* **Your task**
Please pick out and copy every line of the material below that contains the string "JSON", treating uppercase and lowercase as different.

* **Given data**
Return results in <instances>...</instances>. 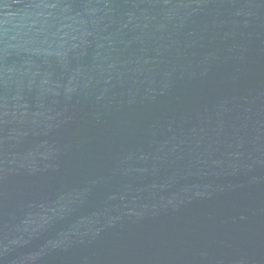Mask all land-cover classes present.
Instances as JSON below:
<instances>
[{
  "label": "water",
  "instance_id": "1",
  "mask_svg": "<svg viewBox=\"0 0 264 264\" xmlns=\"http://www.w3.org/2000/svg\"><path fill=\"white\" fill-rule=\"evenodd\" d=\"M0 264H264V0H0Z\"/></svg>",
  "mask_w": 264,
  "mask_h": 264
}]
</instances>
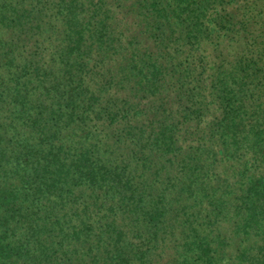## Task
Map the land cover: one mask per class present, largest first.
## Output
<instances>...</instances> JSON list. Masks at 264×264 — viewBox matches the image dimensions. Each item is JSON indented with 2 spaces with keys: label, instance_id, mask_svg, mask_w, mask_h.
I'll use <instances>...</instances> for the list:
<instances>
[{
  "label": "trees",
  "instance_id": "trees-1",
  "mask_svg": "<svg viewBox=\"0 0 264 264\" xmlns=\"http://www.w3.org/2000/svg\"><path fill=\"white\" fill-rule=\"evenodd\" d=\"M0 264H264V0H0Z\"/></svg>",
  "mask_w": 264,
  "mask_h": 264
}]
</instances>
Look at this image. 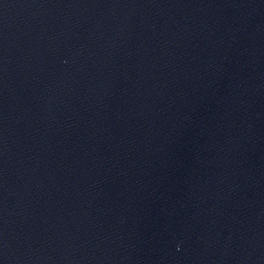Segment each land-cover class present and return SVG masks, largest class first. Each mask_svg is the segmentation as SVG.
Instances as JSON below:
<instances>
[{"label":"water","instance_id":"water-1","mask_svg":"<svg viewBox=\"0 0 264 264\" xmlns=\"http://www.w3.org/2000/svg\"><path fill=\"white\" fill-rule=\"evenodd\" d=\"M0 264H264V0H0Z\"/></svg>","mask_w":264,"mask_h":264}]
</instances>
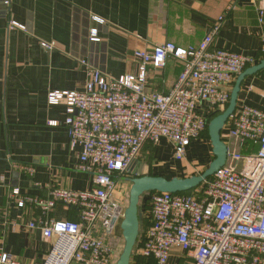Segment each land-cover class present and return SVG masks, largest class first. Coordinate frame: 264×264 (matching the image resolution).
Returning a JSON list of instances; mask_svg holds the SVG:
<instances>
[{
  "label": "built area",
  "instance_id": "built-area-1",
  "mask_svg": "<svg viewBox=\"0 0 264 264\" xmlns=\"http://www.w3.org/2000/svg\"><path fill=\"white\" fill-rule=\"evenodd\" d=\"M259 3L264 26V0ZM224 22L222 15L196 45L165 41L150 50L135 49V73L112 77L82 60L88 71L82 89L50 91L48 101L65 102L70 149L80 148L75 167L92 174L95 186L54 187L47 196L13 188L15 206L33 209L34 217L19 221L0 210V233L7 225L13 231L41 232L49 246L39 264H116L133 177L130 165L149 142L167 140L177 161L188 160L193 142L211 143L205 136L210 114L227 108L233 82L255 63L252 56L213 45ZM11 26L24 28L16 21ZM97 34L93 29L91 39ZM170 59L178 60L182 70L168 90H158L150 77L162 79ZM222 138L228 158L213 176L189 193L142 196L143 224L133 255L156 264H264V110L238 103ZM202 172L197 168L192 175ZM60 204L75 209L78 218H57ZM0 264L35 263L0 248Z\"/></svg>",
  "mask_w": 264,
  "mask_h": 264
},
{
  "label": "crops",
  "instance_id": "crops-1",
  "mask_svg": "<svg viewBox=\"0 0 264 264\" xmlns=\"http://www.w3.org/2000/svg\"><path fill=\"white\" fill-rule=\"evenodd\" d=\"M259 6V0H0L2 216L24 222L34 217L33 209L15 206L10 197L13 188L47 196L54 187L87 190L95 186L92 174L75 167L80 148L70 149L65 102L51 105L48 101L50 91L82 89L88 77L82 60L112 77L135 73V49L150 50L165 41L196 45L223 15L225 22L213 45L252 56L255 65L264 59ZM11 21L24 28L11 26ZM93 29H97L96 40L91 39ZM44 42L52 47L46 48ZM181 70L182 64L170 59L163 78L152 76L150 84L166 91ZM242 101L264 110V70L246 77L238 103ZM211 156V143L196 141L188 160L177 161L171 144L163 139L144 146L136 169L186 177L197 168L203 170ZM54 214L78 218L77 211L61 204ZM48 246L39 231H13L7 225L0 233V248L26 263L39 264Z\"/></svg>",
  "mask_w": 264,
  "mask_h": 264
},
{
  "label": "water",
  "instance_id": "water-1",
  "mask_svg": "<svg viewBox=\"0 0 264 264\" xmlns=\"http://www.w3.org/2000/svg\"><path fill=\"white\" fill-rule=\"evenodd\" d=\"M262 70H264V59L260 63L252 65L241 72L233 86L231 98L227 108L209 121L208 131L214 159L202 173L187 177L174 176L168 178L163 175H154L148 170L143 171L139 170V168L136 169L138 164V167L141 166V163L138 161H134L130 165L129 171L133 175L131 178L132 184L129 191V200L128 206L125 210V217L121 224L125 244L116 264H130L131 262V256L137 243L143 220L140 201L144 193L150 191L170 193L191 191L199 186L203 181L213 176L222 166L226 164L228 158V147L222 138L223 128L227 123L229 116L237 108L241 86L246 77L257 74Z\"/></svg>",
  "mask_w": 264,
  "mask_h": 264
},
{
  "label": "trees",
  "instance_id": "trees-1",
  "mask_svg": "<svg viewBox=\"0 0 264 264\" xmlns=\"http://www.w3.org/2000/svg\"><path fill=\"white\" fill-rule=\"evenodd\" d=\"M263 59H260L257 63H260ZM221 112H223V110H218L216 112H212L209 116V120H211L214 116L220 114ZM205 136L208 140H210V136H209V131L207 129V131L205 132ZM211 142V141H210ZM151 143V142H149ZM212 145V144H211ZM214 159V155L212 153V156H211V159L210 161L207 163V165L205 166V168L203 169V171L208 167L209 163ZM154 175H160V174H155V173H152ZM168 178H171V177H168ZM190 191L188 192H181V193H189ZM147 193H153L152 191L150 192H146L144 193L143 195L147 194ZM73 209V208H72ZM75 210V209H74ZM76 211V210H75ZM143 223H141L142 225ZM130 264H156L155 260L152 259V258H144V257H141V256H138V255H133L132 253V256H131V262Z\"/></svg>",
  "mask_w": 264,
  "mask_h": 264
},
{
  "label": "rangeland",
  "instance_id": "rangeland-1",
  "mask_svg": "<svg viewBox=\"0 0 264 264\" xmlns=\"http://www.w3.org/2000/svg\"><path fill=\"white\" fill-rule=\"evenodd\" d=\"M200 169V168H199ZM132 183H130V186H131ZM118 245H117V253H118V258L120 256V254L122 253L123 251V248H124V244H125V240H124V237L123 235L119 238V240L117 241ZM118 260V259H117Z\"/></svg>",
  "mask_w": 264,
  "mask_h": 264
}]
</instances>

* **The response**
Instances as JSON below:
<instances>...</instances> JSON list. Masks at 264×264 — viewBox matches the image dimensions. Each item is JSON indented with 2 spaces with keys: label, instance_id, mask_svg, mask_w, mask_h.
Instances as JSON below:
Returning a JSON list of instances; mask_svg holds the SVG:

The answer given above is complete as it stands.